EXERCISE:
Could you please retype all of the records exactly, skipping any pictures?

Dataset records
##############################

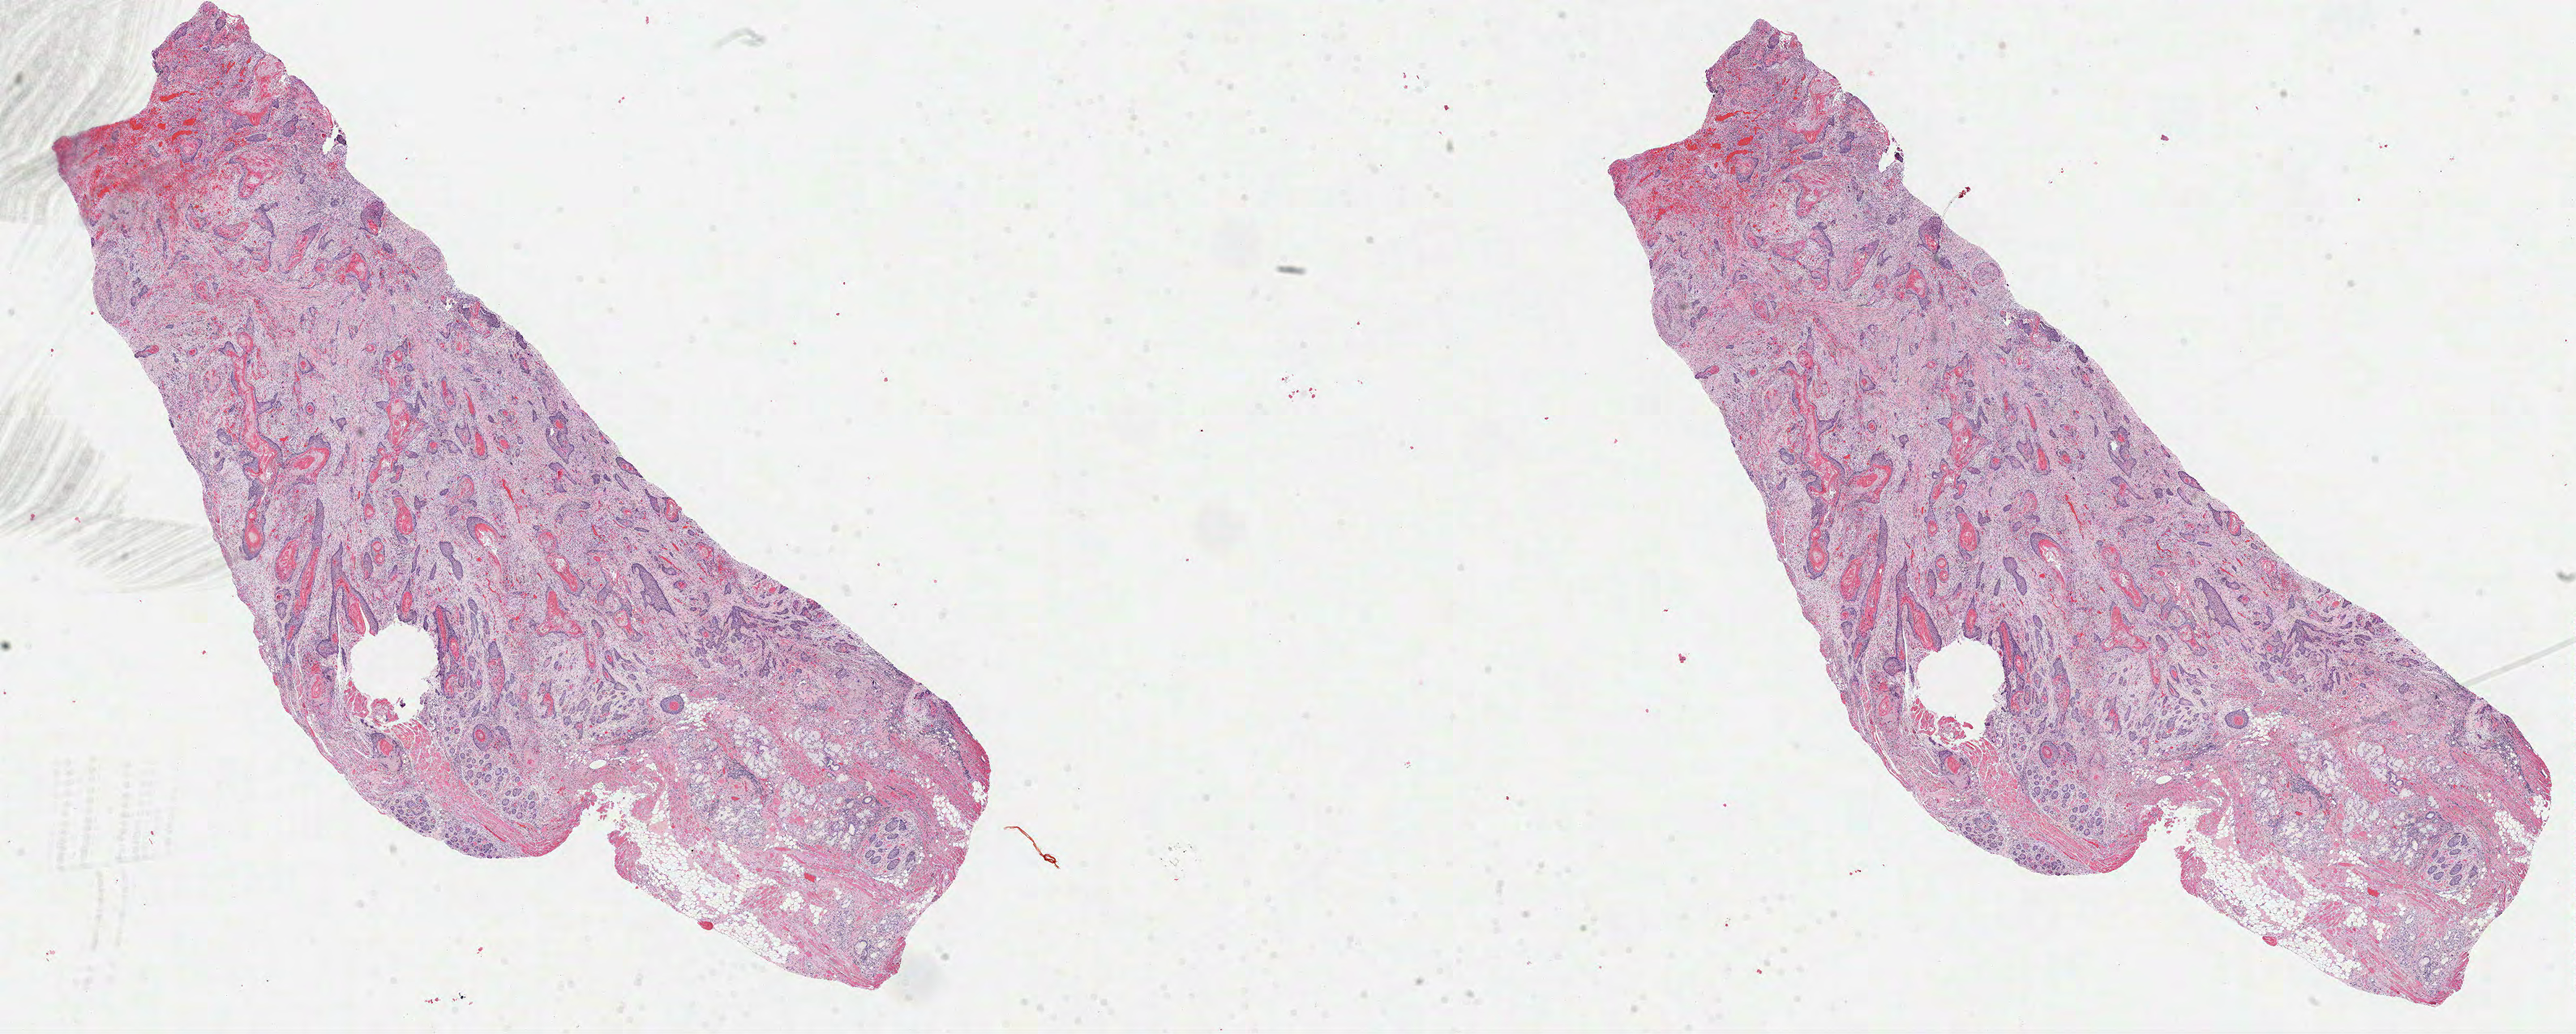
Whole-slide histology image, H&E — shown as a low-resolution overview of the whole scanned area (about 25.6 x 10.3 mm); formalin-fixed paraffin-embedded (FFPE) diagnostic section; sample: primary tumour, head and neck. Male patient; age at initial diagnosis 61 years. Histologic grade: G2 (moderately differentiated).
AJCC pathologic stage: IVA. Diagnosis: Squamous cell carcinoma, NOS (tongue, NOS).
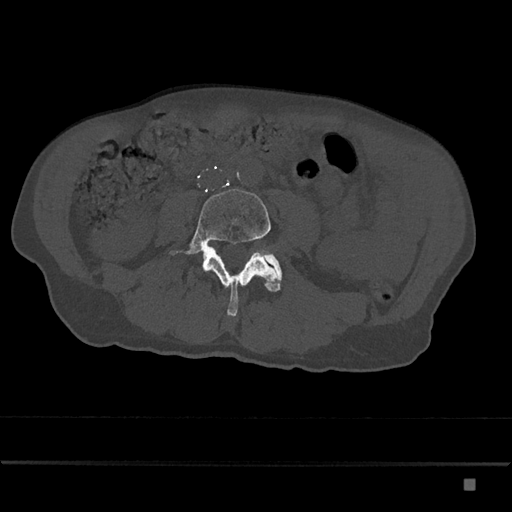
CT including the spine, one axial slice. Position 332 of 797 along the scan axis. Reconstruction kernel Br40s/3. 120 kVp. Bone window (W 1800 / L 400 HU). 0.5 mm slice thickness. 512 × 512 image matrix. Male patient, age 72 years. Case-level facts recorded for this patient, not image findings: primary cancer: prostate.
Outlined on this slice (semi-automatic segmentation, software-assisted and operator-edited):
- L4 vertebra: bounding box <169,189,281,317> (left, top, right, bottom; pixels)
- L5 vertebra: <266,255,282,280>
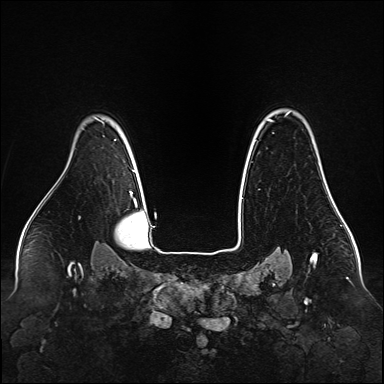
Breast MRI (dynamic contrast-enhanced), one axial slice; slice 118 of 160 in the series (ordered by position); dynamic contrast-enhanced series, time point 2 of 6 at this slice position (early post-contrast); 1.5 T; TE 2.3 ms, TR 5.2 ms; 384 × 384 image matrix. Female patient.
Annotated regions visible in this slice (semi-automatic segmentation, software-assisted and operator-edited):
- enhancing-tissue mask used for the functional tumour volume (all voxels passing the contrast-enhancement thresholds inside the analysis volume; usually the tumour): box from (x=270, y=119) to (x=329, y=190) px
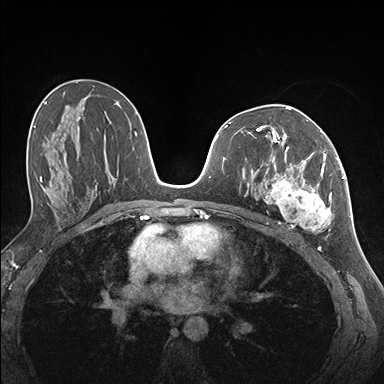
Breast MRI (dynamic contrast-enhanced), one axial slice. Position 84 of 176 along the scan axis. Dynamic contrast-enhanced series, time point 2 of 7 at this slice position (early post-contrast). 1.5 T. TE 1.5 ms, TR 4.1 ms. 1.1 mm slice thickness. 384 × 384 image matrix. Female patient.
Structures marked on this image (semi-automatic segmentation, software-assisted and operator-edited):
- enhancing-tissue mask used for the functional tumour volume (all voxels passing the contrast-enhancement thresholds inside the analysis volume; usually the tumour): bounding box [x1, y1, x2, y2] px = [257, 141, 337, 233]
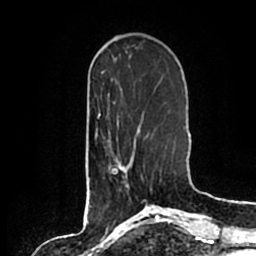
Breast MRI (dynamic contrast-enhanced), one axial slice. Position 59 of 200 along the scan axis. Cropped to one breast. Dynamic contrast-enhanced series, time point 2 of 7 at this slice position (early post-contrast). 1.5 T. TE 2.2 ms, TR 4.6 ms. 0.8 mm slice thickness. 256 × 256 image matrix, field of view 160 × 160 mm. Female patient.
Structures marked on this image (semi-automatic segmentation, software-assisted and operator-edited):
- enhancing-tissue mask used for the functional tumour volume (all voxels passing the contrast-enhancement thresholds inside the analysis volume; usually the tumour): bounding box (x1, y1, x2, y2) in pixels: (115, 152, 145, 202)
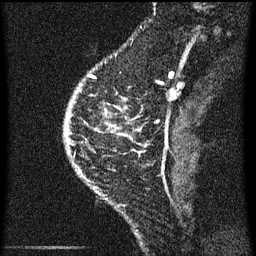
Breast MRI (dynamic contrast-enhanced), one sagittal slice. Slice 18 of 60 in the series (ordered by position). Dynamic contrast-enhanced series, image 2 of 3 at this slice position (ordered by acquisition). 1.5 T. TE 4.2 ms, TR 8 ms. 256 × 256 image matrix. Female patient, age 46 years.
Annotated regions visible in this slice (semi-automatically segmented with operator editing):
- analysis volume of interest (the breast-tissue region the enhancement analysis was run in; not a lesion): bounding box (x1, y1, x2, y2) in pixels: (95, 68, 145, 195)
- tumour enhancement mask (voxels above the 70 % enhancement threshold inside the analysis volume of interest): (95, 100, 140, 153)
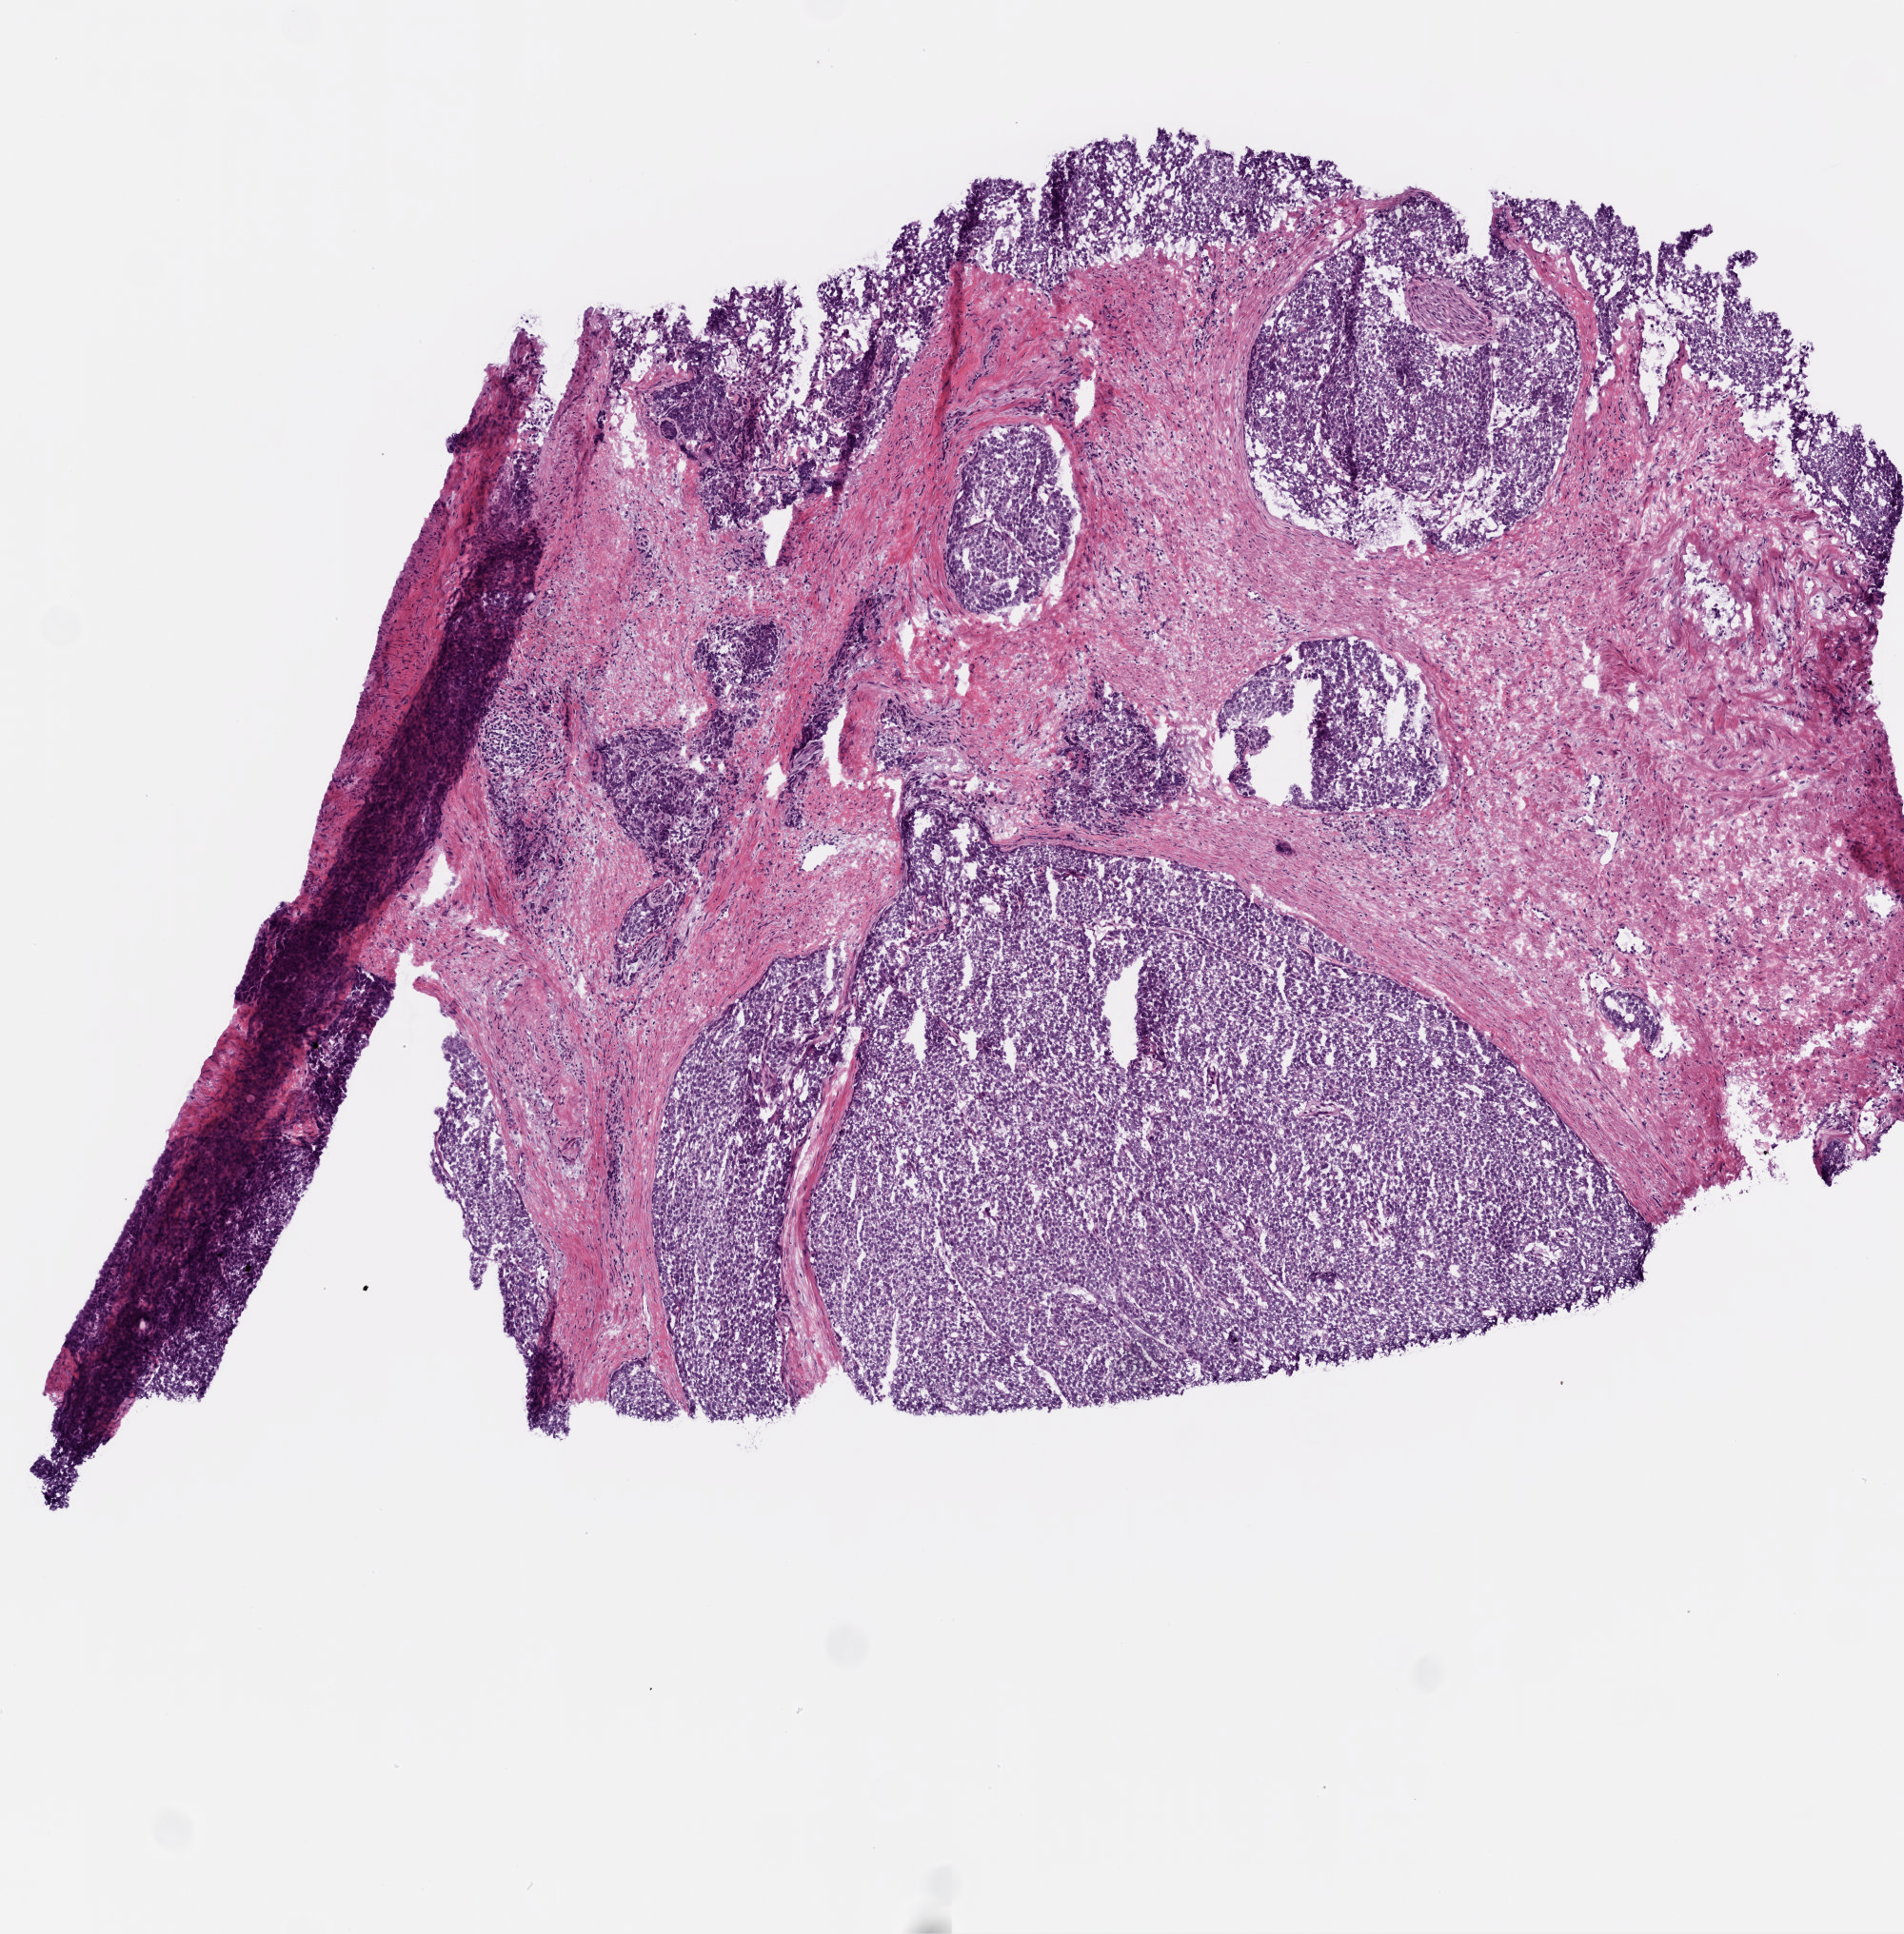
Digitized Hematoxylin and eosin (H&E) stained tissue section (whole slide) — low-resolution overview of the scanned area, about 4.0 x 4.1 mm. Frozen section. Primary tumour sample from the prostate. Male, age 66 years at initial diagnosis. Gleason score: 8 (4+4). Composition of this section per pathologist review: tumour cells 55%, tumour nuclei 70%, normal cells 0%, stromal cells 43%, necrosis 2%. Inflammatory infiltration, as recorded: lymphocyte infiltration 0%, monocyte infiltration 0%, neutrophil infiltration 0%.
Laterality: bilateral. Pathologic diagnosis: Acinar cell carcinoma. Lymph nodes positive (case pathology): 0 of 9 examined.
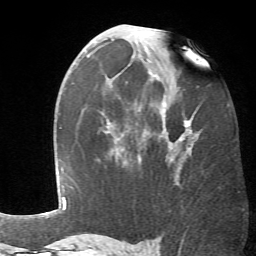
Breast MRI (dynamic contrast-enhanced), one axial slice; position 34 of 66 along the scan axis; cropped to one breast; dynamic contrast-enhanced series, time point 2 of 6 at this slice position (early post-contrast); 1.5 T; TE 4.1 ms, TR 8.4 ms; 256 × 256 image matrix, field of view 170 × 170 mm. Female patient.
Outlined on this slice (semi-automatic segmentation, software-assisted and operator-edited):
- enhancing-tissue mask used for the functional tumour volume (all voxels passing the contrast-enhancement thresholds inside the analysis volume; usually the tumour): bounding box <108,71,198,163> (left, top, right, bottom; pixels)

##############################

EXPECTED ANSWER:
Whole-slide histology image, H&E — shown as a low-resolution overview of the whole scanned area (about 25.6 x 10.3 mm); formalin-fixed paraffin-embedded (FFPE) diagnostic section; sample: primary tumour, head and neck. Male patient; age at initial diagnosis 61 years. Histologic grade: G2 (moderately differentiated).
AJCC pathologic stage: IVA. Diagnosis: Squamous cell carcinoma, NOS (tongue, NOS).
CT including the spine, one axial slice. Position 332 of 797 along the scan axis. Reconstruction kernel Br40s/3. 120 kVp. Bone window (W 1800 / L 400 HU). 0.5 mm slice thickness. 512 × 512 image matrix. Male patient, age 72 years. Case-level facts recorded for this patient, not image findings: primary cancer: prostate.
Outlined on this slice (semi-automatic segmentation, software-assisted and operator-edited):
- L4 vertebra: bounding box <169,189,281,317> (left, top, right, bottom; pixels)
- L5 vertebra: <266,255,282,280>
Breast MRI (dynamic contrast-enhanced), one axial slice; slice 118 of 160 in the series (ordered by position); dynamic contrast-enhanced series, time point 2 of 6 at this slice position (early post-contrast); 1.5 T; TE 2.3 ms, TR 5.2 ms; 384 × 384 image matrix. Female patient.
Annotated regions visible in this slice (semi-automatic segmentation, software-assisted and operator-edited):
- enhancing-tissue mask used for the functional tumour volume (all voxels passing the contrast-enhancement thresholds inside the analysis volume; usually the tumour): box from (x=270, y=119) to (x=329, y=190) px
Breast MRI (dynamic contrast-enhanced), one axial slice. Position 84 of 176 along the scan axis. Dynamic contrast-enhanced series, time point 2 of 7 at this slice position (early post-contrast). 1.5 T. TE 1.5 ms, TR 4.1 ms. 1.1 mm slice thickness. 384 × 384 image matrix. Female patient.
Structures marked on this image (semi-automatic segmentation, software-assisted and operator-edited):
- enhancing-tissue mask used for the functional tumour volume (all voxels passing the contrast-enhancement thresholds inside the analysis volume; usually the tumour): bounding box [x1, y1, x2, y2] px = [257, 141, 337, 233]
Breast MRI (dynamic contrast-enhanced), one axial slice. Position 59 of 200 along the scan axis. Cropped to one breast. Dynamic contrast-enhanced series, time point 2 of 7 at this slice position (early post-contrast). 1.5 T. TE 2.2 ms, TR 4.6 ms. 0.8 mm slice thickness. 256 × 256 image matrix, field of view 160 × 160 mm. Female patient.
Structures marked on this image (semi-automatic segmentation, software-assisted and operator-edited):
- enhancing-tissue mask used for the functional tumour volume (all voxels passing the contrast-enhancement thresholds inside the analysis volume; usually the tumour): bounding box (x1, y1, x2, y2) in pixels: (115, 152, 145, 202)
Breast MRI (dynamic contrast-enhanced), one sagittal slice. Slice 18 of 60 in the series (ordered by position). Dynamic contrast-enhanced series, image 2 of 3 at this slice position (ordered by acquisition). 1.5 T. TE 4.2 ms, TR 8 ms. 256 × 256 image matrix. Female patient, age 46 years.
Annotated regions visible in this slice (semi-automatically segmented with operator editing):
- analysis volume of interest (the breast-tissue region the enhancement analysis was run in; not a lesion): bounding box (x1, y1, x2, y2) in pixels: (95, 68, 145, 195)
- tumour enhancement mask (voxels above the 70 % enhancement threshold inside the analysis volume of interest): (95, 100, 140, 153)
Digitized Hematoxylin and eosin (H&E) stained tissue section (whole slide) — low-resolution overview of the scanned area, about 4.0 x 4.1 mm. Frozen section. Primary tumour sample from the prostate. Male, age 66 years at initial diagnosis. Gleason score: 8 (4+4). Composition of this section per pathologist review: tumour cells 55%, tumour nuclei 70%, normal cells 0%, stromal cells 43%, necrosis 2%. Inflammatory infiltration, as recorded: lymphocyte infiltration 0%, monocyte infiltration 0%, neutrophil infiltration 0%.
Laterality: bilateral. Pathologic diagnosis: Acinar cell carcinoma. Lymph nodes positive (case pathology): 0 of 9 examined.
Breast MRI (dynamic contrast-enhanced), one axial slice; position 34 of 66 along the scan axis; cropped to one breast; dynamic contrast-enhanced series, time point 2 of 6 at this slice position (early post-contrast); 1.5 T; TE 4.1 ms, TR 8.4 ms; 256 × 256 image matrix, field of view 170 × 170 mm. Female patient.
Outlined on this slice (semi-automatic segmentation, software-assisted and operator-edited):
- enhancing-tissue mask used for the functional tumour volume (all voxels passing the contrast-enhancement thresholds inside the analysis volume; usually the tumour): bounding box <108,71,198,163> (left, top, right, bottom; pixels)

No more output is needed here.